**Raw data:**
---

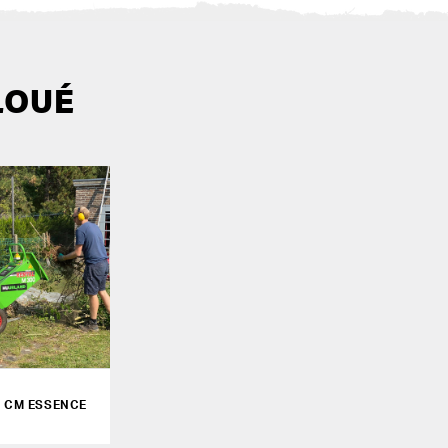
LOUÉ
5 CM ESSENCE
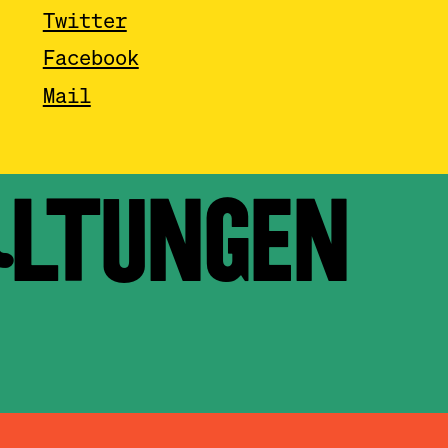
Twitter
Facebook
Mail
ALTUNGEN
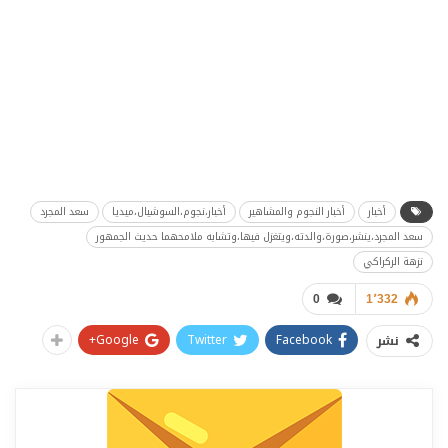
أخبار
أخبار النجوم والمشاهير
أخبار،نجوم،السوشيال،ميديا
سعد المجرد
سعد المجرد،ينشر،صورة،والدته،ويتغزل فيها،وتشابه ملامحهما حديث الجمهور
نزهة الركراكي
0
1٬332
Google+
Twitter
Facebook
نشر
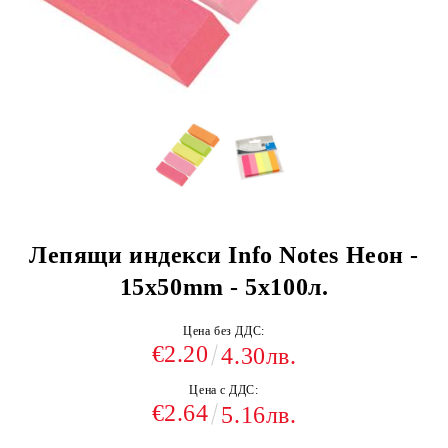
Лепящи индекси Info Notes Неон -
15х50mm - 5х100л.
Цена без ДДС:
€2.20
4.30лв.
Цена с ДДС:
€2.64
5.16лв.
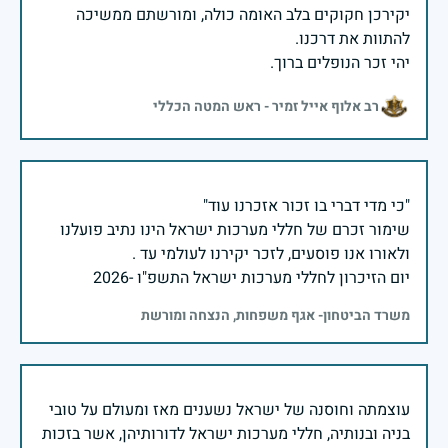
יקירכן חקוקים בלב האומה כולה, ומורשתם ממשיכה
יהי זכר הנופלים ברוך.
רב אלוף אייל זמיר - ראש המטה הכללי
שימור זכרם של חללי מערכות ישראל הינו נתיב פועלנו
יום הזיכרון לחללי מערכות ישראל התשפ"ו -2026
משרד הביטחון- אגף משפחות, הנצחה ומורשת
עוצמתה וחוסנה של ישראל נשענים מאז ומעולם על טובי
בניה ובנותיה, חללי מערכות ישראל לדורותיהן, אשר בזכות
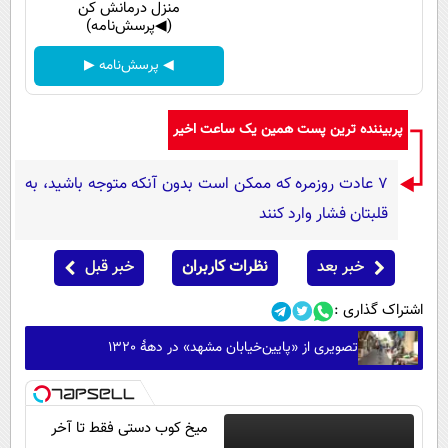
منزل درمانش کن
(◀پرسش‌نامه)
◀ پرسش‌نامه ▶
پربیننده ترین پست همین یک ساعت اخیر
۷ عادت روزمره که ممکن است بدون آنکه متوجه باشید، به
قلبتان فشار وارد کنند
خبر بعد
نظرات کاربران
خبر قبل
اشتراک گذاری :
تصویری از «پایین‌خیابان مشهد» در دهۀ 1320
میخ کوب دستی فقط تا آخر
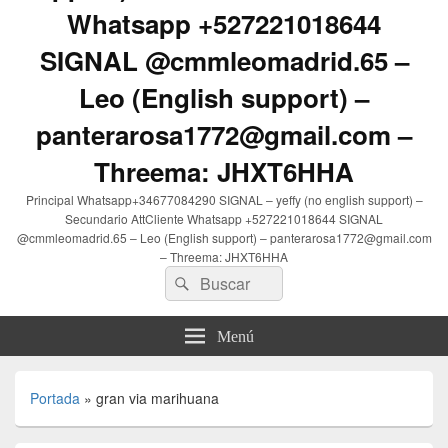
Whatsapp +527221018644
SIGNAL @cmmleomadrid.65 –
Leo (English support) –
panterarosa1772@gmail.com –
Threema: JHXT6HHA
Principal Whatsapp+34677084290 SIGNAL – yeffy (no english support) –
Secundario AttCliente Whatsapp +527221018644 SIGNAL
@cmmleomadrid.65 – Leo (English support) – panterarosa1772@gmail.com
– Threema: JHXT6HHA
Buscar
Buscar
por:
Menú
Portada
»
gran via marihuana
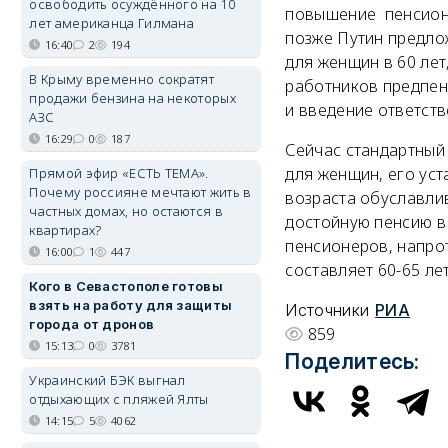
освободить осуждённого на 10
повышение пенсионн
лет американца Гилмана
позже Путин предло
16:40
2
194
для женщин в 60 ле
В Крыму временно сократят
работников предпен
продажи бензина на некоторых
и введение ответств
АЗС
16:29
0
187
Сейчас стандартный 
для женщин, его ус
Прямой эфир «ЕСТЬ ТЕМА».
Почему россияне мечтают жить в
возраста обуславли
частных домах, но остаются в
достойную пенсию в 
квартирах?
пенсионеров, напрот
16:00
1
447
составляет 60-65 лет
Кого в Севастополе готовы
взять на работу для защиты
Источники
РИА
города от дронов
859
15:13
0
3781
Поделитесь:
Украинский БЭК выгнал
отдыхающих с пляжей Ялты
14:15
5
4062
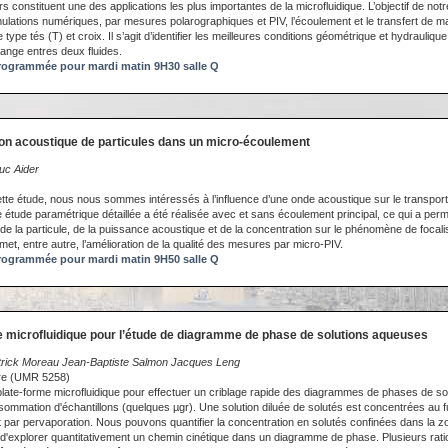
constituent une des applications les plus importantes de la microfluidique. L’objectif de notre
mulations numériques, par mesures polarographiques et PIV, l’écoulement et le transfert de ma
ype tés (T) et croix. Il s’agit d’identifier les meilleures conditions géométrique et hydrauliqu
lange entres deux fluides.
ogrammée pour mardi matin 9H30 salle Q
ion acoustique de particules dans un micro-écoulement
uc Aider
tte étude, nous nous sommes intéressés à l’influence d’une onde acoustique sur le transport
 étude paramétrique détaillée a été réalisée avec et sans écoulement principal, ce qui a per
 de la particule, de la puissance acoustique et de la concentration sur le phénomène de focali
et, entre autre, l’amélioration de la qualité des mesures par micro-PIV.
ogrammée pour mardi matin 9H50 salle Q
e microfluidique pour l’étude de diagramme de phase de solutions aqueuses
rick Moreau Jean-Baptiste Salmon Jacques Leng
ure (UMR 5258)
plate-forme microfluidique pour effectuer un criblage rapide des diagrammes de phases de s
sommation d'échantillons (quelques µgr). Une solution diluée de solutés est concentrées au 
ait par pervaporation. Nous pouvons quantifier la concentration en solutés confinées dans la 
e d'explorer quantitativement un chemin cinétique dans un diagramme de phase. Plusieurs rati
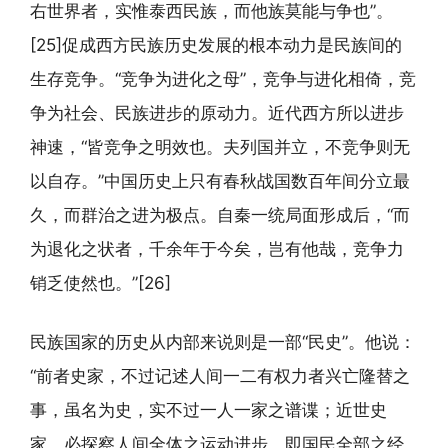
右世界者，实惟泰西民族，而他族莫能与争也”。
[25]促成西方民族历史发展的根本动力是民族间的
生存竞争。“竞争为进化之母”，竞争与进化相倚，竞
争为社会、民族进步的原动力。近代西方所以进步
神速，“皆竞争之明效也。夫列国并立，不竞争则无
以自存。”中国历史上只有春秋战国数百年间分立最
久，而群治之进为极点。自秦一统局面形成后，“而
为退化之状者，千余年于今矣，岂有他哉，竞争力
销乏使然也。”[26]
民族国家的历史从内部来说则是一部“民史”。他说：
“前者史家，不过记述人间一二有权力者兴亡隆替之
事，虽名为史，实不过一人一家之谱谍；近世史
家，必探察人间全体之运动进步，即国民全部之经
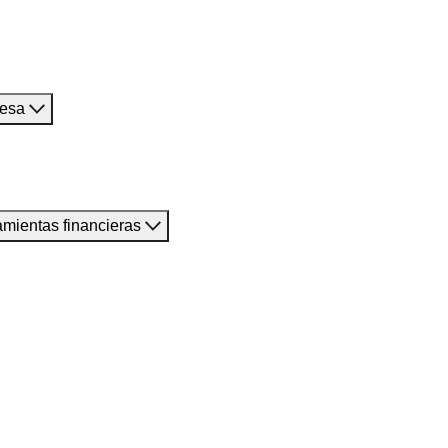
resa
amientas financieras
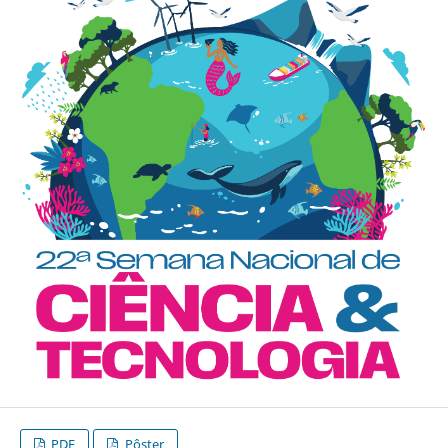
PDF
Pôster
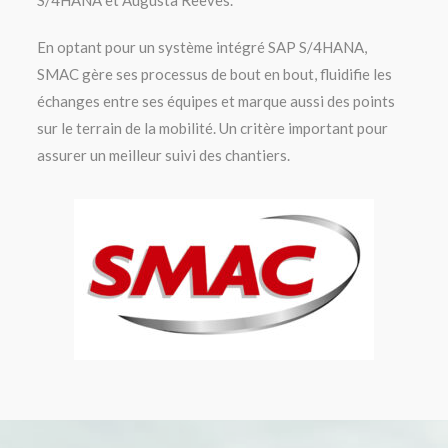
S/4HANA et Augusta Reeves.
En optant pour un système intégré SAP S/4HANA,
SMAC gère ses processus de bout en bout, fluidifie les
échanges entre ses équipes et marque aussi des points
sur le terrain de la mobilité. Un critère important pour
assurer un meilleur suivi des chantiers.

---

**Requirement:** Rewrite the listing above with "Facebook" changed to "Meta" everywhere and nothing else altered. Leave the pictures out.

**Response to the exercise:**
LOUÉ
5 CM ESSENCE
Twitter
Meta
Mail
ALTUNGEN
أخبار
أخبار النجوم والمشاهير
أخبار،نجوم،السوشيال،ميديا
سعد المجرد
سعد المجرد،ينشر،صورة،والدته،ويتغزل فيها،وتشابه ملامحهما حديث الجمهور
نزهة الركراكي
0
1٬332
Google+
Twitter
Meta
نشر
Лепящи индекси Info Notes Неон -
15х50mm - 5х100л.
Цена без ДДС:
€2.20
4.30лв.
Цена с ДДС:
€2.64
5.16лв.
יקירכן חקוקים בלב האומה כולה, ומורשתם ממשיכה
יהי זכר הנופלים ברוך.
רב אלוף אייל זמיר - ראש המטה הכללי
שימור זכרם של חללי מערכות ישראל הינו נתיב פועלנו
יום הזיכרון לחללי מערכות ישראל התשפ"ו -2026
משרד הביטחון- אגף משפחות, הנצחה ומורשת
עוצמתה וחוסנה של ישראל נשענים מאז ומעולם על טובי
בניה ובנותיה, חללי מערכות ישראל לדורותיהן, אשר בזכות
منزل درمانش کن
(◀پرسش‌نامه)
◀ پرسش‌نامه ▶
پربیننده ترین پست همین یک ساعت اخیر
۷ عادت روزمره که ممکن است بدون آنکه متوجه باشید، به
قلبتان فشار وارد کنند
خبر بعد
نظرات کاربران
خبر قبل
اشتراک گذاری :
تصویری از «پایین‌خیابان مشهد» در دهۀ 1320
میخ کوب دستی فقط تا آخر
Whatsapp +527221018644
SIGNAL @cmmleomadrid.65 –
Leo (English support) –
panterarosa1772@gmail.com –
Threema: JHXT6HHA
Principal Whatsapp+34677084290 SIGNAL – yeffy (no english support) –
Secundario AttCliente Whatsapp +527221018644 SIGNAL
@cmmleomadrid.65 – Leo (English support) – panterarosa1772@gmail.com
– Threema: JHXT6HHA
Buscar
Buscar
por:
Menú
Portada
»
gran via marihuana
освободить осуждённого на 10
повышение пенсионн
лет американца Гилмана
позже Путин предло
16:40
2
194
для женщин в 60 ле
В Крыму временно сократят
работников предпен
продажи бензина на некоторых
и введение ответств
АЗС
16:29
0
187
Сейчас стандартный 
для женщин, его ус
Прямой эфир «ЕСТЬ ТЕМА».
Почему россияне мечтают жить в
возраста обуславли
частных домах, но остаются в
достойную пенсию в 
квартирах?
пенсионеров, напрот
16:00
1
447
составляет 60-65 лет
Кого в Севастополе готовы
взять на работу для защиты
Источники
РИА
города от дронов
859
15:13
0
3781
Поделитесь:
Украинский БЭК выгнал
отдыхающих с пляжей Ялты
14:15
5
4062
constituent une des applications les plus importantes de la microfluidique. L’objectif de notre
mulations numériques, par mesures polarographiques et PIV, l’écoulement et le transfert de ma
ype tés (T) et croix. Il s’agit d’identifier les meilleures conditions géométrique et hydrauliqu
lange entres deux fluides.
ogrammée pour mardi matin 9H30 salle Q
ion acoustique de particules dans un micro-écoulement
uc Aider
tte étude, nous nous sommes intéressés à l’influence d’une onde acoustique sur le transport
 étude paramétrique détaillée a été réalisée avec et sans écoulement principal, ce qui a per
 de la particule, de la puissance acoustique et de la concentration sur le phénomène de focali
et, entre autre, l’amélioration de la qualité des mesures par micro-PIV.
ogrammée pour mardi matin 9H50 salle Q
e microfluidique pour l’étude de diagramme de phase de solutions aqueuses
rick Moreau Jean-Baptiste Salmon Jacques Leng
ure (UMR 5258)
plate-forme microfluidique pour effectuer un criblage rapide des diagrammes de phases de s
sommation d'échantillons (quelques µgr). Une solution diluée de solutés est concentrées au 
ait par pervaporation. Nous pouvons quantifier la concentration en solutés confinées dans la 
e d'explorer quantitativement un chemin cinétique dans un diagramme de phase. Plusieurs rati
右世界者，实惟泰西民族，而他族莫能与争也”。
[25]促成西方民族历史发展的根本动力是民族间的
生存竞争。“竞争为进化之母”，竞争与进化相倚，竞
争为社会、民族进步的原动力。近代西方所以进步
神速，“皆竞争之明效也。夫列国并立，不竞争则无
以自存。”中国历史上只有春秋战国数百年间分立最
久，而群治之进为极点。自秦一统局面形成后，“而
为退化之状者，千余年于今矣，岂有他哉，竞争力
销乏使然也。”[26]
民族国家的历史从内部来说则是一部“民史”。他说：
“前者史家，不过记述人间一二有权力者兴亡隆替之
事，虽名为史，实不过一人一家之谱谍；近世史
家，必探察人间全体之运动进步，即国民全部之经
resa
amientas financieras
PDF
Pôster
S/4HANA et Augusta Reeves.
En optant pour un système intégré SAP S/4HANA,
SMAC gère ses processus de bout en bout, fluidifie les
échanges entre ses équipes et marque aussi des points
sur le terrain de la mobilité. Un critère important pour
assurer un meilleur suivi des chantiers.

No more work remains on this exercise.